Just last month, 33-year-old “American Idol” finalist David Hernandez came out of the closet as gay.

"It was really cool to be part of that turn in history and to be able to celebrate and be on the right side of it" Hernandez said. "It was also incredible to sing next to two of my favorite artists, John Legend and Adam Levine."

And with his sexuality out in the open, Hernandez can just focus on his next full-length album, followed by a tour.

"Love yourself and be who you are unapologetically," he encouraged fans. "If you are going through dark times, I promise you will get through.
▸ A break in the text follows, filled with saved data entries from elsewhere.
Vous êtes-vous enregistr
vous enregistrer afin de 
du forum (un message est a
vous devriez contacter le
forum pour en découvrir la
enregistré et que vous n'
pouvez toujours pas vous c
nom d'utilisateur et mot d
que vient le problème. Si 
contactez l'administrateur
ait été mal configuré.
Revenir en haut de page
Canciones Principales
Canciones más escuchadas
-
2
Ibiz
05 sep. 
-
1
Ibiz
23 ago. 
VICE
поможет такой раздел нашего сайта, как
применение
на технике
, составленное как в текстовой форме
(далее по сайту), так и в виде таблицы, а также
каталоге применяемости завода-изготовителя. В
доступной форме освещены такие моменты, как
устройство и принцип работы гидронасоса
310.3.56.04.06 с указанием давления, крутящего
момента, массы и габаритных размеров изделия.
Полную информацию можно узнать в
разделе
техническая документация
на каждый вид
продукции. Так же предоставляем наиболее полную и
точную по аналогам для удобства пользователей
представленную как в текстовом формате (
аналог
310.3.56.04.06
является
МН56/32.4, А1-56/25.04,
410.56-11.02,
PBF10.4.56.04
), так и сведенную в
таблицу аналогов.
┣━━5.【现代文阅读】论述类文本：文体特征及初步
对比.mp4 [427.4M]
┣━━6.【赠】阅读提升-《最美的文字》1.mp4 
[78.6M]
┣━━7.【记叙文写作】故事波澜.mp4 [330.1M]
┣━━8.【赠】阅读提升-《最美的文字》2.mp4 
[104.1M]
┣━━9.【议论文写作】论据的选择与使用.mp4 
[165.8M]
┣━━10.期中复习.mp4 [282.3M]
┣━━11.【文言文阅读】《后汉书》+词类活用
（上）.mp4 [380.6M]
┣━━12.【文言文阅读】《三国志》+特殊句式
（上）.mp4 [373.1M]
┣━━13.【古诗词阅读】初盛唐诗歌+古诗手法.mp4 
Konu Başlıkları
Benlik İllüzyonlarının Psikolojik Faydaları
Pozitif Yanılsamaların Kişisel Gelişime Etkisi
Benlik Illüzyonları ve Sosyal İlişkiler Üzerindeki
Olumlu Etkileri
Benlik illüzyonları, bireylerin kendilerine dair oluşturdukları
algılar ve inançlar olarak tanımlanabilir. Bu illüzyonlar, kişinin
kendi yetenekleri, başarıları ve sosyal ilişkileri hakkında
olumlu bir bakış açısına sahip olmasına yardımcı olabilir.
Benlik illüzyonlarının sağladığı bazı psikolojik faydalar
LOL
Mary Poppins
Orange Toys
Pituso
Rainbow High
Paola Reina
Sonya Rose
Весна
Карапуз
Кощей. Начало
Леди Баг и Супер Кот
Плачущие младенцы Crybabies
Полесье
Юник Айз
Hurting yourself or others is never the way to solve your issues and there is always help out there, you just have to ask."


Charlie Carver — “Teen Wolf” Actor

Known in the past for his child-star role with his twin brother on “Desperate Housewives” and more recently “Teen Wolf,” actor Charlie Carver claims he’s never “really ever been in” the closet — but his homosexuality comes as a surprise to most of his fans anyways.

Back in January, Carver took to Instagram with a photo of the text “Be who you needed when you were younger.” In the image description, he told a story of how he came to terms with his sexuality.

Feeling like he was different from the other boys, he experienced “feelings of despair and alienation, ending in a climax of saying three words out loud: ‘I am gay.’”

“They rang true, and I hated myself for them,” he continued. “It would take me a few years before I could repeat them to anyone else, in the meantime turning the phrase over and over in my mouth until I felt comfortable and sure enough to let the words pour out again, this time to my family.”


Brian Anderson — Professional Skateboarder

Just last month, Professional Skateboarder Brian Anderson shocked the skateboarding community by being one of the first legendaries to come out as gay.

“Hearing ‘faggot’ all the time made me think at a young age that it was really dangerous to talk about it,” he said in an interview with Vice Sports. “I figured out how to balance it to where nobody questioned it and I was a big tough skateboarder, of course they’re not going to question that. Nobody thought anything.”

Despite his fears, his friends and family were overwhelmingly supportive.

“It’s about skateboarding,” said Jake Phelps, Editor-In-Chief of Thrasher Magazine, at the time of the Vice Sports interview. “Who gives a fuck if you’re gay.”